▸ **WRITTEN INSTRUCTION**: Retype the records word for word, starting at the line that contains "subtitle History of" and ending at the line that contains "text Curabitur suscipit", with both of those lines included.

▸ **SUPPLIED RECORDS**:
* * * * *

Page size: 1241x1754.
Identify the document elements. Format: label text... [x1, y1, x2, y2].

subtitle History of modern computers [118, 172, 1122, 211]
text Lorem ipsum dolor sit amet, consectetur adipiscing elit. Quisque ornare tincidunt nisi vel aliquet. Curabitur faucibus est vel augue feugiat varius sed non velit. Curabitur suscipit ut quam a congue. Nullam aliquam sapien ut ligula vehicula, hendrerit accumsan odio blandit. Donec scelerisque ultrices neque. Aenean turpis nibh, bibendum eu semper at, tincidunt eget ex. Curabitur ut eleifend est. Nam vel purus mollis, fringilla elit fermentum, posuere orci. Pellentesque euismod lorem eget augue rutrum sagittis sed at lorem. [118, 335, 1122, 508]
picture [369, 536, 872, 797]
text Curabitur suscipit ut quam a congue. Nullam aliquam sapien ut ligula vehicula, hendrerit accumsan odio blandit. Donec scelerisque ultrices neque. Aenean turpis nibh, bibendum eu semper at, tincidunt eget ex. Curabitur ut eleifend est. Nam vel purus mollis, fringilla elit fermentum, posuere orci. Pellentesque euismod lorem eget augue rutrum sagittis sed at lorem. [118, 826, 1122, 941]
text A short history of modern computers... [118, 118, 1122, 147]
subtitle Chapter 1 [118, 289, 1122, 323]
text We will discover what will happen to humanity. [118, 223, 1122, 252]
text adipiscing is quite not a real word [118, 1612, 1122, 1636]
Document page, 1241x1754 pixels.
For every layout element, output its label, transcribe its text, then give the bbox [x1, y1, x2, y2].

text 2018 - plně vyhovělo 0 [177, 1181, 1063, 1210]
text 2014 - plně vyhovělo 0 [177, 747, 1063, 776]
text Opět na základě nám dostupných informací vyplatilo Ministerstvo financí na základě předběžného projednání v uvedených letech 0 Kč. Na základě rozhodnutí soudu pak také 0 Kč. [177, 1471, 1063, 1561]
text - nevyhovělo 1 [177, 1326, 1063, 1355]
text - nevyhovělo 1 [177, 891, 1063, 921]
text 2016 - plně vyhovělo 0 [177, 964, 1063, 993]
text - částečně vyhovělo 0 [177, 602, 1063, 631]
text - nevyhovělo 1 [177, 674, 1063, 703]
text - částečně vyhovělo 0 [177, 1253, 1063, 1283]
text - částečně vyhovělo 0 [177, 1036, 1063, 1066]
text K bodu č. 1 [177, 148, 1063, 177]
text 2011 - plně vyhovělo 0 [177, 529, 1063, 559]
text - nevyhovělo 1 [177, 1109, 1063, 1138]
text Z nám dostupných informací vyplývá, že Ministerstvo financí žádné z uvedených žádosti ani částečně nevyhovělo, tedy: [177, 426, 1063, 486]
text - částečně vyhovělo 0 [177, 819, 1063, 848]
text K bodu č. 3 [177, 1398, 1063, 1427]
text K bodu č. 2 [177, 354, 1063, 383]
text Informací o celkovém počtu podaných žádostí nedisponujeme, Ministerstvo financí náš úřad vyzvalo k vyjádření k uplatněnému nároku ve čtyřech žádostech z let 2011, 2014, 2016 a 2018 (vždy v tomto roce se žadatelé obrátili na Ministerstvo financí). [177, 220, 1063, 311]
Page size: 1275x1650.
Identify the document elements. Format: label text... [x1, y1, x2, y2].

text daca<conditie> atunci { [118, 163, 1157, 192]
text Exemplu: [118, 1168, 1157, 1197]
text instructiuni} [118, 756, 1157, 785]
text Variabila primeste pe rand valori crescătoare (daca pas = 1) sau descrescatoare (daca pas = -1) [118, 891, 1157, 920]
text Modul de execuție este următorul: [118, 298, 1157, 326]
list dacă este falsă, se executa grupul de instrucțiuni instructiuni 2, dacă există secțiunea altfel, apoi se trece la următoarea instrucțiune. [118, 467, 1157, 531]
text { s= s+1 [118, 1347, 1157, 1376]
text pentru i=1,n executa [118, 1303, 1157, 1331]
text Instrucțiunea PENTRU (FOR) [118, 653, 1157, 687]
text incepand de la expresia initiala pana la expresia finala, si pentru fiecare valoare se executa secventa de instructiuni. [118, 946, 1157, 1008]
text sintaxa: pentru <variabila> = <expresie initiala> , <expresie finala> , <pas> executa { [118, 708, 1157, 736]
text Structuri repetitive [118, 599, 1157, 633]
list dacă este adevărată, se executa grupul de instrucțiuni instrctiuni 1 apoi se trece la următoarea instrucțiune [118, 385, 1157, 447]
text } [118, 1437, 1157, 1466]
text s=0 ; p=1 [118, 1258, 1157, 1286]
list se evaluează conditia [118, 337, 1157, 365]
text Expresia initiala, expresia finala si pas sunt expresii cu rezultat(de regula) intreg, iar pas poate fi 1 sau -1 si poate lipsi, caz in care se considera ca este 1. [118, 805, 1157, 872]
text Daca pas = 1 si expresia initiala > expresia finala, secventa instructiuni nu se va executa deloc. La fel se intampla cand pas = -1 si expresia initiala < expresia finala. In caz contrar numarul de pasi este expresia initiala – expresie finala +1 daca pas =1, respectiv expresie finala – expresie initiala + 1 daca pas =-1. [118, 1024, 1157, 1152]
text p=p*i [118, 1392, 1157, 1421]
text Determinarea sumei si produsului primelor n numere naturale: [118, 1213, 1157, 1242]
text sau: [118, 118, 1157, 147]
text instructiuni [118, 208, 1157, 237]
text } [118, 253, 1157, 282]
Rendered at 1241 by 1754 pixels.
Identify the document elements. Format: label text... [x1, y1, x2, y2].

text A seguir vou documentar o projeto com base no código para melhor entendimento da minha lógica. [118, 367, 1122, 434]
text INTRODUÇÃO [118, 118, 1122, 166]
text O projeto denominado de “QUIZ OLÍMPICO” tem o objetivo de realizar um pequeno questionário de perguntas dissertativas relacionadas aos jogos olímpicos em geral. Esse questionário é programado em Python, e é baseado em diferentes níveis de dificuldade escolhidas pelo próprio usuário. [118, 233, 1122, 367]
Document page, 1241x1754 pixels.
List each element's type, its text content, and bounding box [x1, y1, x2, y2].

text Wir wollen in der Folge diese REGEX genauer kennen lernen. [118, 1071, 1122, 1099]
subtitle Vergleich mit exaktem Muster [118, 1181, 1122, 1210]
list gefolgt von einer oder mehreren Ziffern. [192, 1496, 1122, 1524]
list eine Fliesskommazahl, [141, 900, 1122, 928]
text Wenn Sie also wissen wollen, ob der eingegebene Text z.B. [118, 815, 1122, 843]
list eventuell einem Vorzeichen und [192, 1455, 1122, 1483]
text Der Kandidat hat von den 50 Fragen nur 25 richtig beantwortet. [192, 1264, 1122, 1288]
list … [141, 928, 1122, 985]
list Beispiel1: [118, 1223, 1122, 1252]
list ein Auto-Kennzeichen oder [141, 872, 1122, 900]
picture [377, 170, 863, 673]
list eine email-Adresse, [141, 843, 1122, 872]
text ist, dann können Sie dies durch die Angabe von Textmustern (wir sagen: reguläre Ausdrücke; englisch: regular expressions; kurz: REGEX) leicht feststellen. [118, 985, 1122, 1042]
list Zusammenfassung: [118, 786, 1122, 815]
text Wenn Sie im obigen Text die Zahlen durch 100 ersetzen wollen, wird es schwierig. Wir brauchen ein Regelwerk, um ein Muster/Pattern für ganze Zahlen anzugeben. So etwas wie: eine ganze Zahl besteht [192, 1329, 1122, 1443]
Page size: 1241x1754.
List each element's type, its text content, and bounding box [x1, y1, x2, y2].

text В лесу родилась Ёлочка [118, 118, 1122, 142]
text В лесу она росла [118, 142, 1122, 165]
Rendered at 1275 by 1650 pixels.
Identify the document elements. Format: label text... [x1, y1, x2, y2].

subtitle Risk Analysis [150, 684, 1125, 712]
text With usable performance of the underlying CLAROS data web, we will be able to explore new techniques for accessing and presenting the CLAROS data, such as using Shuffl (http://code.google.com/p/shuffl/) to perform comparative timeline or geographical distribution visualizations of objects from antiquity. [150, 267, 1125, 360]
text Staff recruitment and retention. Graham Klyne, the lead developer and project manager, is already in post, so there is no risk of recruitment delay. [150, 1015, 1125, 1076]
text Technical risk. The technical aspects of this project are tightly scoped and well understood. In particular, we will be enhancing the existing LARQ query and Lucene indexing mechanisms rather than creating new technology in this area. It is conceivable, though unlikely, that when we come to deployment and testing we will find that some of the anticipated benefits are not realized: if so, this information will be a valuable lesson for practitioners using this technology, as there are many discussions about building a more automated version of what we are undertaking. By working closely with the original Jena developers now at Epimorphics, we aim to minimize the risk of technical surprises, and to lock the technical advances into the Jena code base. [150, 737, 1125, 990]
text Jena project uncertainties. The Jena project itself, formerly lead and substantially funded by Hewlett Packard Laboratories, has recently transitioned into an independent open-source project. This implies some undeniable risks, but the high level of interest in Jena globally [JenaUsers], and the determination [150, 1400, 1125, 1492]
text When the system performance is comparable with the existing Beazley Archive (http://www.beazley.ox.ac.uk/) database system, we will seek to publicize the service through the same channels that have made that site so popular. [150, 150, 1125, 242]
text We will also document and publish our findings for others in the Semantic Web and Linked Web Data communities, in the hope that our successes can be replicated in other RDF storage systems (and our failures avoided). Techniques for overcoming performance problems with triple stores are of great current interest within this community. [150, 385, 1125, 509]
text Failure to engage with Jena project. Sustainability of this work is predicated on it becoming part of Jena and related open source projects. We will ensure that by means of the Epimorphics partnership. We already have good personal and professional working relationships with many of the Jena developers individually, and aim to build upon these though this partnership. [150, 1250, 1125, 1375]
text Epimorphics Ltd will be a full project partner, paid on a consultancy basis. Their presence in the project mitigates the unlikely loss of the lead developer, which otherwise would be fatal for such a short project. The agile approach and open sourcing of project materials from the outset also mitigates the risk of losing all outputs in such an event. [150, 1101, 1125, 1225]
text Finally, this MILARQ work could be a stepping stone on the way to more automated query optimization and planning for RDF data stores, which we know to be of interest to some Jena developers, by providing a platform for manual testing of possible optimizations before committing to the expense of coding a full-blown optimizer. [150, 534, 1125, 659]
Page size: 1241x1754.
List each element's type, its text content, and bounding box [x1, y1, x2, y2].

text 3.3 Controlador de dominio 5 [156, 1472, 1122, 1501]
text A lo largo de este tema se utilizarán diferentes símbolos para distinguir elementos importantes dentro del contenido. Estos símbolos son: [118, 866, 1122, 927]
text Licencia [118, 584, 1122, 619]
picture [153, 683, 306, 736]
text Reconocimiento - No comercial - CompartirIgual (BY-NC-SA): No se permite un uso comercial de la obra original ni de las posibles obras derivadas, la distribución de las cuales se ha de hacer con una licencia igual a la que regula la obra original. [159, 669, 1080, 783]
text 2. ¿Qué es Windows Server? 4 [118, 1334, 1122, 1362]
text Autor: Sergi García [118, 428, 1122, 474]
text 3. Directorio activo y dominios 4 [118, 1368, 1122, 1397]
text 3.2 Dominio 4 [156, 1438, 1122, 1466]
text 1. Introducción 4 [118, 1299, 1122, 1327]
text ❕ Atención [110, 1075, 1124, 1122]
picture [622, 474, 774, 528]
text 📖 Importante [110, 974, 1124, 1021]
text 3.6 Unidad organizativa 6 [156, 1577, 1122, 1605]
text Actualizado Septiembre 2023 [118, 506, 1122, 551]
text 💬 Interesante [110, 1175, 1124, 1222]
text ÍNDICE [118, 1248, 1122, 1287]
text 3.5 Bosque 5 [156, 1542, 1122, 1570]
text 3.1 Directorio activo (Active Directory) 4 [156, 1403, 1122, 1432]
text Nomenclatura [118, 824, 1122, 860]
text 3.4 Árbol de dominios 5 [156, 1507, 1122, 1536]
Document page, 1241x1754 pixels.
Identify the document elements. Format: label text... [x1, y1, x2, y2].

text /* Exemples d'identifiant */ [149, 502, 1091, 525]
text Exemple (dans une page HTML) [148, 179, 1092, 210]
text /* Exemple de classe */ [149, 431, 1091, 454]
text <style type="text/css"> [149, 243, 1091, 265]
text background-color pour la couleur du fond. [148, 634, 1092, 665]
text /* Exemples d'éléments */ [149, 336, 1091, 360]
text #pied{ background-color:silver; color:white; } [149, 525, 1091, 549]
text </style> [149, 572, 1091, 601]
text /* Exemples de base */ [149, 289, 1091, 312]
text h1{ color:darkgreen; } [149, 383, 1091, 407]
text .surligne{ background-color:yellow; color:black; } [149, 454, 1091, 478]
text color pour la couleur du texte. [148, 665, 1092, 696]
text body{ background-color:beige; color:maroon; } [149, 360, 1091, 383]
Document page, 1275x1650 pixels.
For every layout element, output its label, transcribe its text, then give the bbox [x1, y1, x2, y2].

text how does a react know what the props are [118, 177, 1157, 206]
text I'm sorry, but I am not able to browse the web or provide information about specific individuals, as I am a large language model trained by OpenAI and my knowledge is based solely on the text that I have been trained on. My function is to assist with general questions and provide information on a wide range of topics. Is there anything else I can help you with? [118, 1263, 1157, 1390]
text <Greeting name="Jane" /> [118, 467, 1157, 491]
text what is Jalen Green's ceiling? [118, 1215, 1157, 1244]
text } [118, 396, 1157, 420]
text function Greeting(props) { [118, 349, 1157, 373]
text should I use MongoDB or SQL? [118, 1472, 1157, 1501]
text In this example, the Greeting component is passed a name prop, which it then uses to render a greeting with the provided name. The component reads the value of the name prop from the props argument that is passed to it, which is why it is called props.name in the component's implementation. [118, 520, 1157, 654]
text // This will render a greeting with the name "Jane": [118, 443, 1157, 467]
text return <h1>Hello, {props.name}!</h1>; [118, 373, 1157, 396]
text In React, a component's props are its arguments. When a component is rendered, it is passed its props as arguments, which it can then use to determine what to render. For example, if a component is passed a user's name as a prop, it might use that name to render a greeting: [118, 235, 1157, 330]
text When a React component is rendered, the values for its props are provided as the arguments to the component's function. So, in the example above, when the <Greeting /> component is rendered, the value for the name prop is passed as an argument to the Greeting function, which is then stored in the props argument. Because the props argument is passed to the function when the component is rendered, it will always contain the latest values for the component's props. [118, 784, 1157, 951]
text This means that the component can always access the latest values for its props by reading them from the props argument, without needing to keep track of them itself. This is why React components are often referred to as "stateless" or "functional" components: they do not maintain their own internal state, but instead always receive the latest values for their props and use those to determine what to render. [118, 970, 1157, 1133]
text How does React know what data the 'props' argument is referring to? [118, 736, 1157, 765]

* * * * *

▸ **EXPECTED ANSWER**:
subtitle History of modern computers [118, 172, 1122, 211]
text Lorem ipsum dolor sit amet, consectetur adipiscing elit. Quisque ornare tincidunt nisi vel aliquet. Curabitur faucibus est vel augue feugiat varius sed non velit. Curabitur suscipit ut quam a congue. Nullam aliquam sapien ut ligula vehicula, hendrerit accumsan odio blandit. Donec scelerisque ultrices neque. Aenean turpis nibh, bibendum eu semper at, tincidunt eget ex. Curabitur ut eleifend est. Nam vel purus mollis, fringilla elit fermentum, posuere orci. Pellentesque euismod lorem eget augue rutrum sagittis sed at lorem. [118, 335, 1122, 508]
picture [369, 536, 872, 797]
text Curabitur suscipit ut quam a congue. Nullam aliquam sapien ut ligula vehicula, hendrerit accumsan odio blandit. Donec scelerisque ultrices neque. Aenean turpis nibh, bibendum eu semper at, tincidunt eget ex. Curabitur ut eleifend est. Nam vel purus mollis, fringilla elit fermentum, posuere orci. Pellentesque euismod lorem eget augue rutrum sagittis sed at lorem. [118, 826, 1122, 941]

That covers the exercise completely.